Perhaps the problem is that liberals in our time no longer ask the question concerning our foundations in full seriousness. The name Atreides is the name Homer gives to Agamemnon, who led the Achaeans to sack Troy, and whose subsequent tragedy we read in Aeschylus’s trilogy. Dune somehow mixes these two stories, the war of the end of heroism and the fall of a house that rules by divine right (Agamemnon bears the scepter of Zeus), but it seems to be mere decadence, i.e. a reference offered by a cultured person, not any reflection on what this might mean or what the origin of law, politics, and poetry is. Maybe a commitment to futurism and progress weakens the understanding of our artists, some of whom have heard of our tradition and others not, but all of whom seem too frail to confront the fundamental problems for themselves and for our benefit.
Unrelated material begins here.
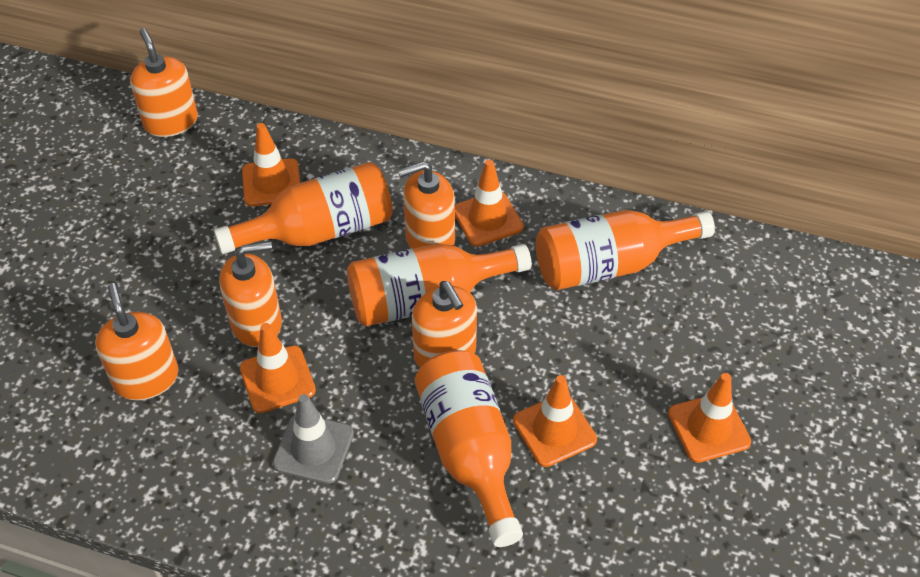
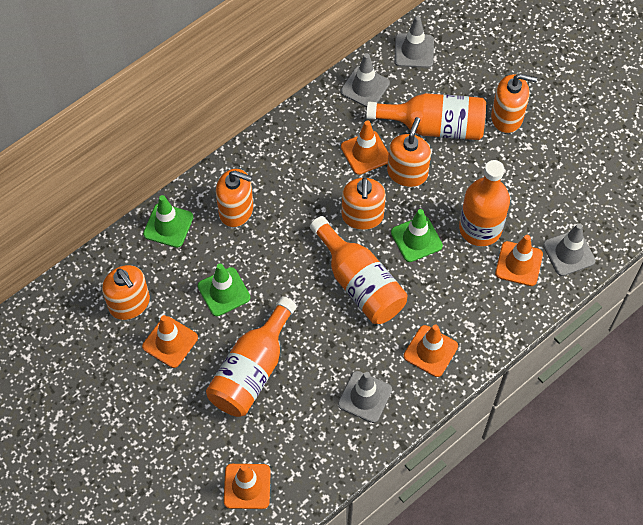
green traffic cone: none = 0 -> [143,195,193,248] [198,263,250,317] [391,209,443,262] = 3
grey traffic cone: [272,394,354,484] = 1 -> [338,371,392,423] [340,53,390,107] [394,16,434,68] [543,223,596,276] = 4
Villeneuve ends Dune: Part Two with another moralistic change to Herbert’s story, turning Paul’s lover Chani into a single childless female who dissents from Paul’s all too male victory and leaves, alone, riding into the desert on a sandworm. This surely is a progressive updating of Herbert’s own conclusion, where the women, wiser than in the movie, are also less revolutionary: “History will call us wives” is the somewhat ironic statement. The movie’s unhappy conclusion, however, completes Villeneuve’s sociological picture of our America at the cost of advancing the liberal propaganda effort to replace male protagonists with females. This moral unseriousness is typical of our artists. But it also shows an artistic weakness in Villeneuve which was visible in his pro-life feminist movie Arrival. He lacks the intellectual courage to follow his guesses about what’s wrong with our entertainment all the way to tragedy.
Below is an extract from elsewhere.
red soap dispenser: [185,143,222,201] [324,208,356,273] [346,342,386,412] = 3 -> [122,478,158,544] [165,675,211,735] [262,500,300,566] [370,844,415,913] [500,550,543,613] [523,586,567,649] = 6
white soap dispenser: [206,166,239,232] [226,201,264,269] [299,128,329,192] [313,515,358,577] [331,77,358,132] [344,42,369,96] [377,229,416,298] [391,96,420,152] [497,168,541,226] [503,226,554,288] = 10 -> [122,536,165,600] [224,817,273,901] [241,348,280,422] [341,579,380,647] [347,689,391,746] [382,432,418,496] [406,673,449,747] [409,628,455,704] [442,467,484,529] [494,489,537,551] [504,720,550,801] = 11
He has guessed that female is somehow deeper than male in our metaphysical dyad, as private goes deeper than public and the things of which we speak are more important than our speeches about them. But neither his preferred liberal audience nor his actual audience of men (the audience skewed 60-40 male, the opposite of college, but failed to attract boys) have helped him see his way to a solution to his storytelling problem. He is crippled, therefore, as an artist, replicating the American divide rather than understanding or overcoming it.